Il pericolo proviene principalmente dagli abitanti dei villaggi situati nelle vicinanze dei campi per i rifugiati e dai soldati dall'Esercito nazionale ciadiano. L'Unità integrata di sicurezza (Dis), un reparto speciale di polizia sostenuto dalla Missione dell'Onu nella Repubblica centrafricana e nel Ciad, ha la responsabilità di garantire la sicurezza all'interno e all'esterno dei campi per i rifugiati. Attualmente, sono 800 gli agenti della Dis dispiegati nei 12 campi del Ciad orientale, che ospitano complessivamente 260.000 persone, la maggior parte dei quali sono donne e bambini.

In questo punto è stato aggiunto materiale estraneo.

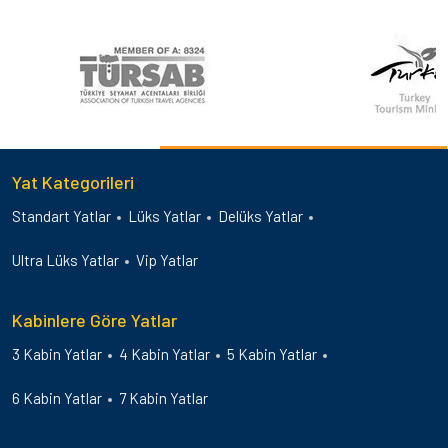
Yat Kategorileri
Standart Yatlar
Lüks Yatlar
Delüks Yatlar
Ultra Lüks Yatlar
Vip Yatlar
Kabinlere Göre Yatlar
3 Kabin Yatlar
4 Kabin Yatlar
5 Kabin Yatlar
6 Kabin Yatlar
7 Kabin Yatlar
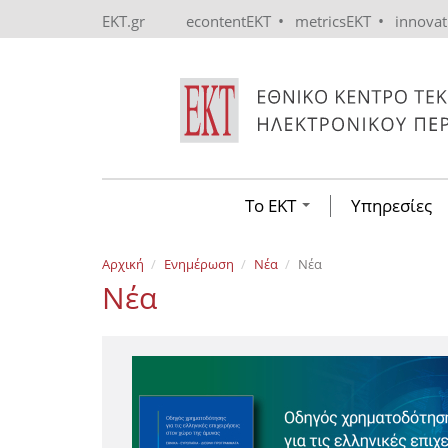
Skip to main content
•
•
EKT.gr
econtentEKT
metricsEKT
innova
Το ΕΚΤ
Υπηρεσίες
Αρχική
Ενημέρωση
Νέα
Νέα
Νέα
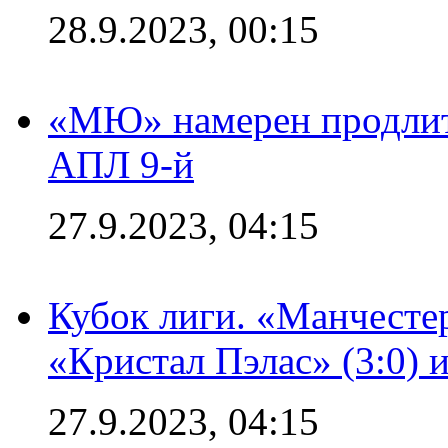
28.9.2023, 00:15
«МЮ» намерен продлить
АПЛ 9-й
27.9.2023, 04:15
Кубок лиги. «Манчесте
«Кристал Пэлас» (3:0) 
27.9.2023, 04:15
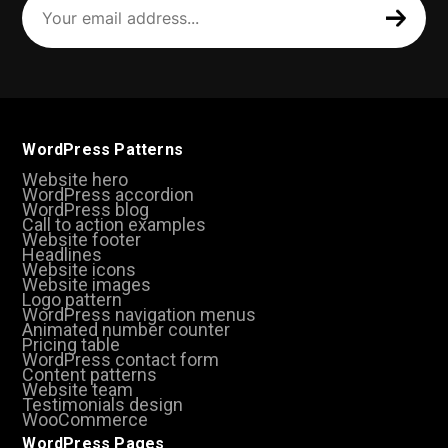
email
address
(Required)
WordPress Patterns
Website hero
WordPress accordion
WordPress blog
Call to action examples
Website footer
Headlines
Website icons
Website images
Logo pattern
WordPress navigation menus
Animated number counter
Pricing table
WordPress contact form
Content patterns
Website team
Testimonials design
WooCommerce
WordPress Pages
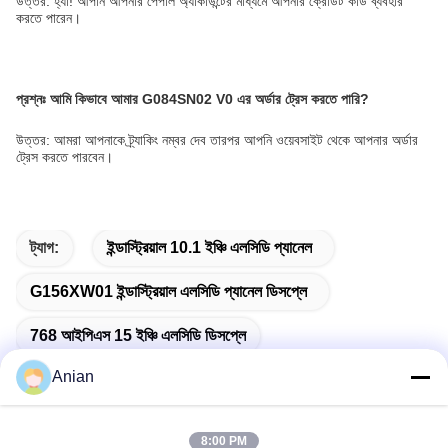
উত্তর: হ্যাঁ! আপনি আপনার পেপাল অ্যাকাউন্টের মাধ্যমে আপনার ক্রেডিট কার্ড ব্যবহার
করতে পারেন।
প্রশ্নঃ
আমি কিভাবে আমার G084SN02 V0 এর অর্ডার ট্রেস করতে পারি?
উত্তর: আমরা আপনাকে ট্র্যাকিং নম্বর দেব তারপর আপনি ওয়েবসাইট থেকে আপনার অর্ডার
ট্রেস করতে পারবেন।
ট্যাগ:
ইন্ডাস্ট্রিয়াল 10.1 ইঞ্চি এলসিডি প্যানেল
G156XW01 ইন্ডাস্ট্রিয়াল এলসিডি প্যানেল ডিসপ্লে
768 আইপিএস 15 ইঞ্চি এলসিডি ডিসপ্লে
Anian
8:00 PM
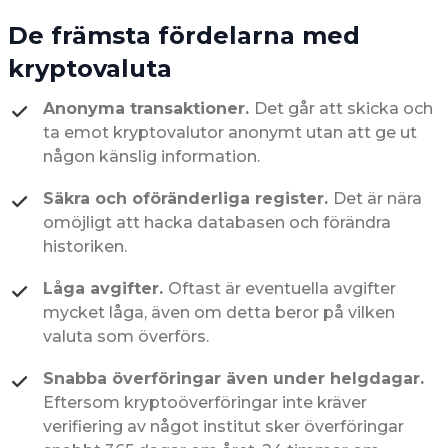
De främsta fördelarna med
kryptovaluta
Anonyma transaktioner.
Det går att skicka och
ta emot kryptovalutor anonymt utan att ge ut
någon känslig information.
Säkra och oföränderliga register.
Det är nära
omöjligt att hacka databasen och förändra
historiken.
Låga avgifter.
Oftast är eventuella avgifter
mycket låga, även om detta beror på vilken
valuta som överförs.
Snabba överföringar även under helgdagar.
Eftersom kryptoöverföringar inte kräver
verifiering av något institut sker överföringar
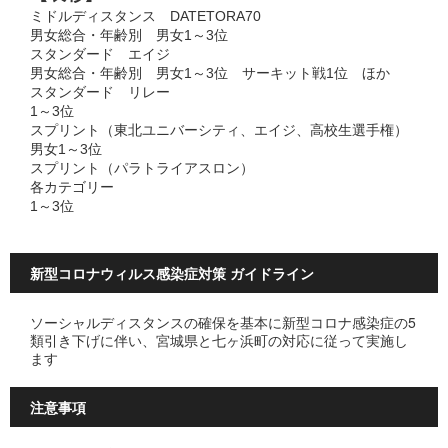
ミドルディスタンス DATETORA70
男女総合・年齢別 男女1～3位
スタンダード エイジ
男女総合・年齢別 男女1～3位 サーキット戦1位 ほか
スタンダード リレー
1～3位
スプリント（東北ユニバーシティ、エイジ、高校生選手権）
男女1～3位
スプリント（パラトライアスロン）
各カテゴリー
1～3位
新型コロナウィルス感染症対策 ガイドライン
ソーシャルディスタンスの確保を基本に新型コロナ感染症の5
類引き下げに伴い、宮城県と七ヶ浜町の対応に従って実施し
ます
注意事項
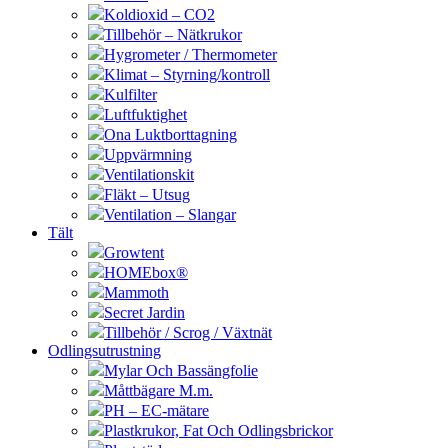
Koldioxid – CO2
Tillbehör – Nätkrukor
Hygrometer / Thermometer
Klimat – Styrning/kontroll
Kulfilter
Luftfuktighet
Ona Luktborttagning
Uppvärmning
Ventilationskit
Fläkt – Utsug
Ventilation – Slangar
Tält
Growtent
HOMEbox®
Mammoth
Secret Jardin
Tillbehör / Scrog / Växtnät
Odlingsutrustning
Mylar Och Bassängfolie
Måttbägare M.m.
PH – EC-mätare
Plastkrukor, Fat Och Odlingsbrickor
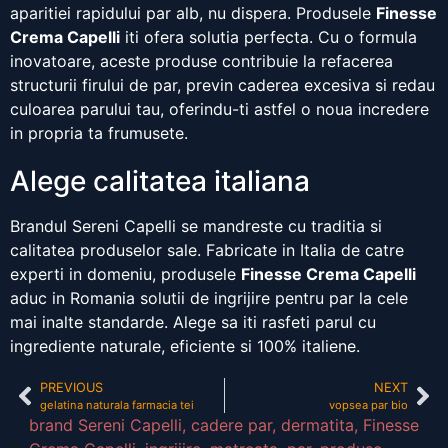
aparitiei rapidului par alb, nu dispera. Produsele
Finesse
Crema Capelli
iti ofera solutia perfecta. Cu o formula
inovatoare, aceste produse contribuie la refacerea
structurii firului de par, previn caderea excesiva si redau
culoarea parului tau, oferindu-ti astfel o noua incredere
in propria ta frumusete.
Alege calitatea italiana
Brandul Sereni Capelli se mandreste cu traditia si
calitatea produselor sale. Fabricate in Italia de catre
experti in domeniu, produsele
Finesse Crema Capelli
aduc in Romania solutii de ingrijire pentru par la cele
mai inalte standarde. Alege sa iti rasfeti parul cu
ingrediente naturale, eficiente si 100% italiene.
PREVIOUS
NEXT
gelatina naturala farmacia tei
vopsea par bio
brand Sereni Capelli
,
cadere par
,
dermatita
,
Finesse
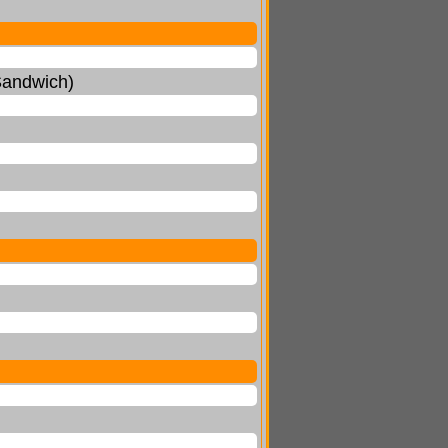
Sandwich)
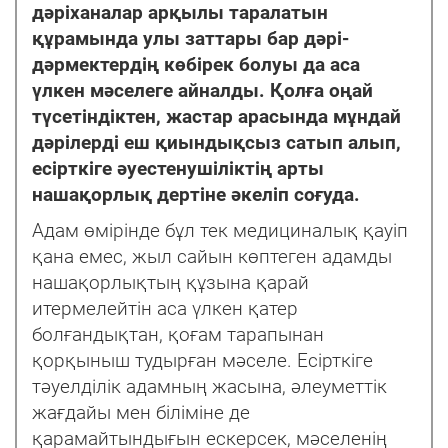
дəріханалар арқылы таралатын
құрамында улы заттары бар дəрі-
дəрмектердің көбірек болуы да аса
үлкен мəселеге айналды. Қолға оңай
түсетіндіктен, жастар арасында мұндай
дəрілерді еш қиындықсыз сатып алып,
есірткіге əуестенушіліктің арты
нашақорлық дертіне əкеліп соғуда.
Адам өмірінде бұл тек медициналық қауіп
қана емес, жыл сайын көптеген адамды
нашақорлықтың құзына қарай
итермелейтін аса үлкен қатер
болғандықтан, қоғам тарапынан
қорқыныш тудырған мəселе. Есірткіге
тəуелділік адамның жасына, əлеуметтік
жағдайы мен біліміне де
қарамайтындығын ескерсек, мəселенің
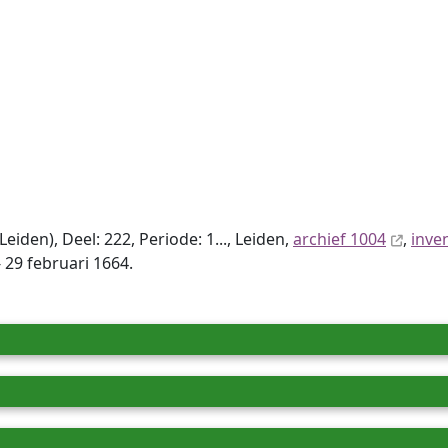
den), Deel: 222, Periode: 1..., Leiden,
archief 1004
,
inve
 29 februari 1664.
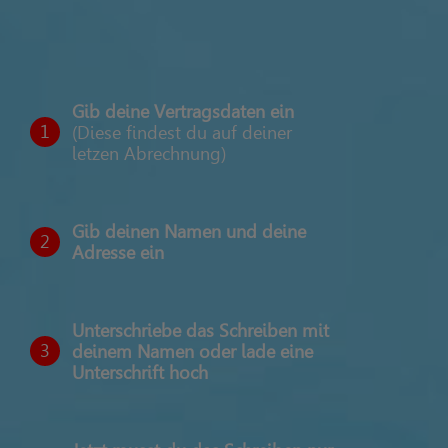
Gib deine Vertragsdaten ein
1
(Diese findest du auf deiner
letzen Abrechnung)
Gib deinen Namen und deine
2
Adresse ein
Unterschriebe das Schreiben mit
3
deinem Namen oder lade eine
Unterschrift hoch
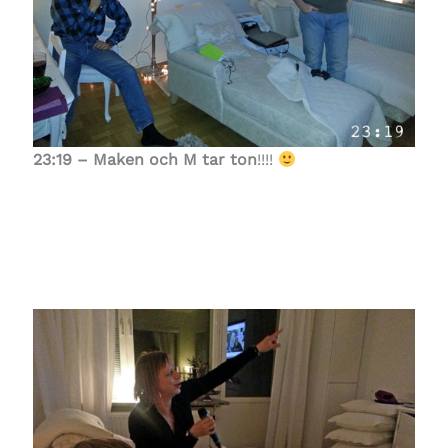
23:19 – Maken och M tar ton
!!!!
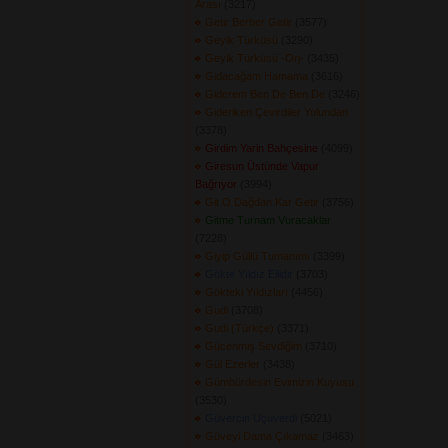
Arası
(3217) 
Getir Berber Getir
(3577) 
Geyik Türküsü
(3290) 
Geyik Türküsü -Orj-
(3435) 
Gidacağam Hamama
(3616) 
Giderem Ben De Ben De
(3246) 
Gideriken Çevirdiler Yolundan
(3378) 
Girdim Yarin Bahçesine
(4099) 
Giresun Üstünde Vapur
Bağrıyor
(3994) 
Git O Dağdan Kar Getir
(3756) 
Gitme Turnam Vuracaklar
(7228) 
Giyip Güllü Tumanımı
(3399) 
Gökte Yıldız Ellidir
(3703) 
Gökteki Yıldızları
(4456) 
Gudi
(3708) 
Gudi (Türkçe)
(3371) 
Gücenmiş Sevdiğim
(3710) 
Gül Ezerler
(3438) 
Gümbürdesin Evimizin Kuyusu
(3530) 
Güvercin Uçuverdi
(5021) 
Güveyi Dama Çıkamaz
(3463) 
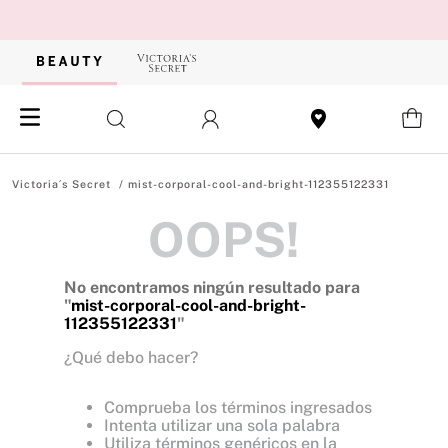
mist-corporal-cool-and-bright-112355122331
OOPS!
No encontramos ningún resultado para
"
mist-corporal-cool-and-bright-
112355122331
"
¿Qué debo hacer?
Comprueba los términos ingresados
Intenta utilizar una sola palabra
Utiliza términos genéricos en la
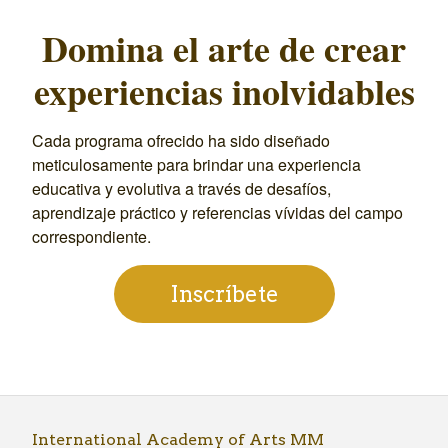
Domina el arte de crear
experiencias inolvidables
Cada programa ofrecido ha sido diseñado
meticulosamente para brindar una experiencia
educativa y evolutiva a través de desafíos,
aprendizaje práctico y referencias vívidas del campo
correspondiente.
Inscríbete
International Academy of Arts MM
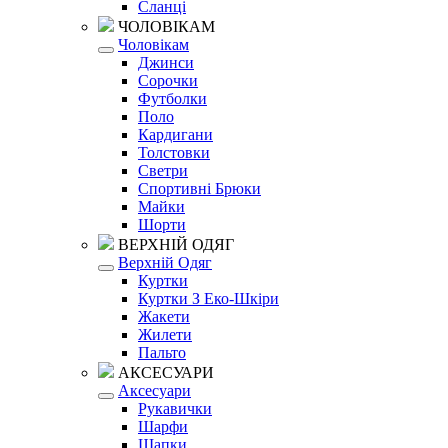
Сланці
ЧОЛОВІКАМ
Чоловікам
Джинси
Сорочки
Футболки
Поло
Кардигани
Толстовки
Светри
Спортивні Брюки
Майки
Шорти
ВЕРХНІЙ ОДЯГ
Верхній Одяг
Куртки
Куртки З Еко-Шкіри
Жакети
Жилети
Пальто
АКСЕСУАРИ
Аксесуари
Рукавички
Шарфи
Шапки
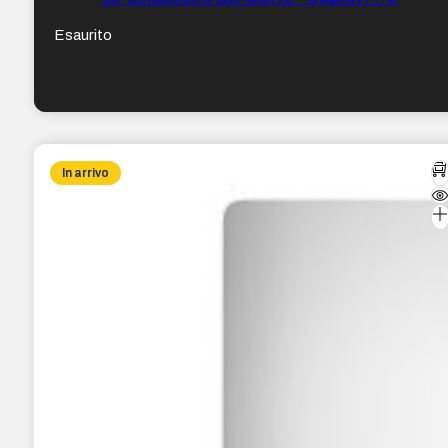
Esaurito
In arrivo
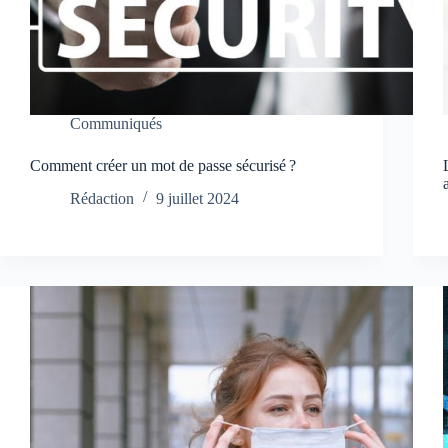
Communiqués
Comment créer un mot de passe sécurisé ?
Rédaction
9 juillet 2024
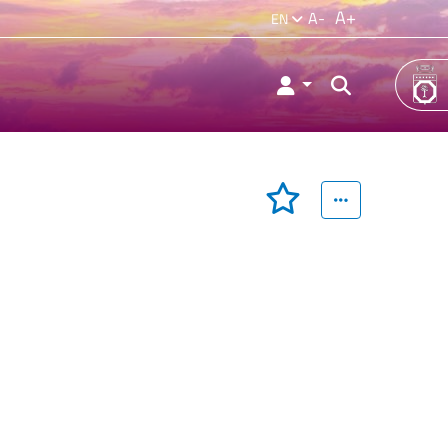
A+
A-
EN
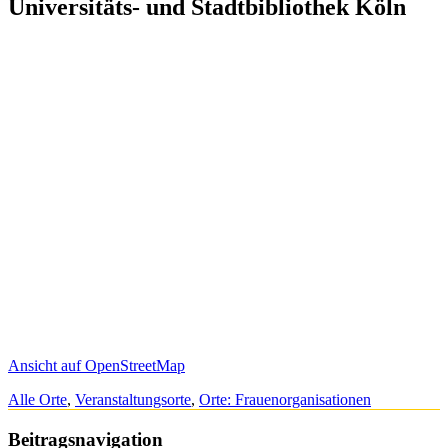
Universitäts- und Stadtbibliothek Köln
Ansicht auf OpenStreetMap
Alle Orte
,
Veranstaltungsorte
,
Orte: Frauenorganisationen
Beitragsnavigation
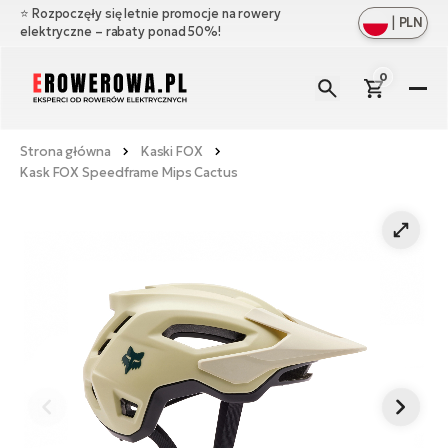
⭐️ Rozpoczęły się letnie promocje na rowery
|
PLN
elektryczne – rabaty ponad 50%!
0
E-
R
Strona główna
Kaski FOX
Zo
Ma
Kask FOX Speedframe Mips Cactus
ws
Zo
Ak
Ful
ws
su
Zo
Cz
E-
ws
Gó
ro
Zo
W
e-
Oś
Cr
ws
ro
Bł
E-
Ba
O
Mi
ro
na
Ba
e-
Ła
Ag
ro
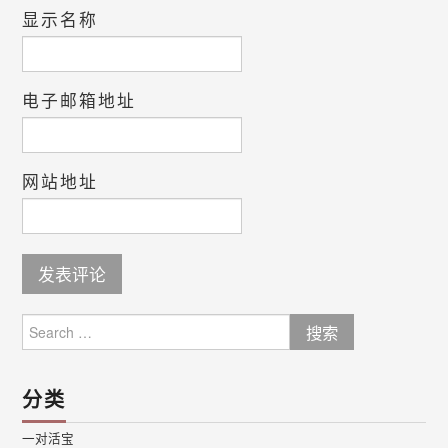
显示名称
电子邮箱地址
网站地址
Search
for:
分类
一对活宝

Gli agenti del Dis, si legge nel rapporto di Amnesty International, sono diventati bersagli della violenza locale ma si sono resi anche responsabili di violazioni dei diritti umani. Molte donne rifugiate affermano che questi agenti pensano solo a proteggere se stessi e che hanno fatto ben poco per garantire la sicurezza dei rifugiati.
Ma la violenza sessuale si annida anche all'interno dei campi, dove ad esempio gli insegnanti promettono voti alti in cambio di rapporti sessuali. Alcune bambine hanno dovuto lasciare le scuole per questa ragione.
"Che le rifugiate del Darfur rischino di subire aggressioni e stupri quando escono dai campi per raccogliere legna e acqua, ormai è un fatto noto. Quello che non si sa è che la situazione nei campi non è migliore, giacché quelle stesse donne rischiano la violenza anche da parte dei familiari, di altri rifugiati, del personale delle organizzazioni umanitarie" - ha accusato Tawanda Hondora, vicedirettore del Programma Africa di Amnesty International.
Il rapporto sottolinea come il propagarsi della violenza sessuale sia dovuto alla cultura dell'impunità, profondamente radicata nel Ciad orientale. L'uso del metodo tradizionale del "negoziato" per risolvere le dispute e i conflitti mostra tutta la propria pericolosità quando si tratta di casi di stupro.